▶ [Selected excerpt]:
################

Forum Moderators: phranque

Message Too Old, No Replies

The '410 Gone' error message

"Remove All References to this Resource"

         

g1smd

9:20 am on Mar 24, 2010 (gmt 0)

WebmasterWorld Senior Member 10+ Year Member Top Contributors Of The Month



There has been much previous discussion as to the merits of using '
410 Gone
' instead of using '
404 Not Found
' when a page of content is no longer available, and will not be coming back.

I've recently been looking at a CMS that had been modified to use the 410 status code for pages that have been deleted. Ordinarily, and especially for static sites, that would not be a problem.

Upon reading the verbose error message sent by the server used for this CMS, I have one possible concern when there are parameters involved in the request.

################

▶ [What you will do]:
Write what comes next in the forum post about the '410 Gone' error message, picking up after its last sentence.

################

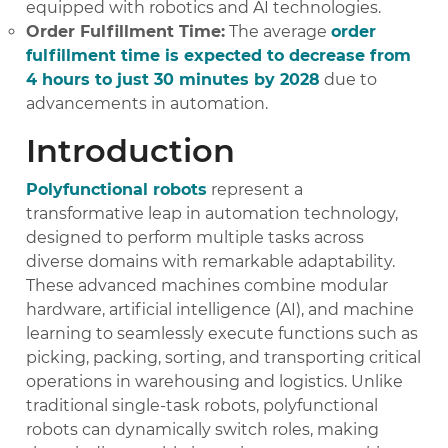
equipped with robotics and AI technologies.
Order Fulfillment Time:
The average
order
fulfillment time is expected to decrease from
4 hours to just 30 minutes by 2028
due to
advancements in automation.
Introduction
Polyfunctional robots
represent a
transformative leap in automation technology,
designed to perform multiple tasks across
diverse domains with remarkable adaptability.
These advanced machines combine modular
hardware, artificial intelligence (AI), and machine
learning to seamlessly execute functions such as
picking, packing, sorting, and transporting critical
operations in warehousing and logistics. Unlike
traditional single-task robots, polyfunctional
robots can dynamically switch roles, making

################

▶ [Reply to the exercise]:
Before explaining the problem, you need to be aware that while most people would say that '
www.example.com/somepage.php?parameter=value
is a URL', there is one very important point within the HTTP specs to take careful note of.

Technically the URL is just
www.example.com/somepage.php
and the appended
parameter=value
part is 'data to be used by the resource found at the aforementioned URL'.

So, when accessing the website in question, and asking for
www.example.com/somepage.php?someparam=somevalue&page=23456
the returned status code was "
HTTP/1.1 410 Gone
" and the verbose error message said:


[b]Gone[/b]


The requested resource
/somepage.php
is no longer available on this server and there is no forwarding address. Please remove all references to this resource.


Apache/2.2.2 (Fedora) Server at example.com Port 80


With a "
404 Not Found
" it would be
www.example.com/somepage.php?someparam=somevalue&page=23456
that is Not Found.

With a "
410 Gone
" the message says that
/somepage.php
no longer exists, and to remove all references to it.

To me, that says "remove all references to
/somepage.php
whatever the attached parameters, not just the ones you requested now".

So, is there a danger that some spidering/indexing system will take that literally and remove "all" references? Is that what is actually intended, or am I reading too much into this?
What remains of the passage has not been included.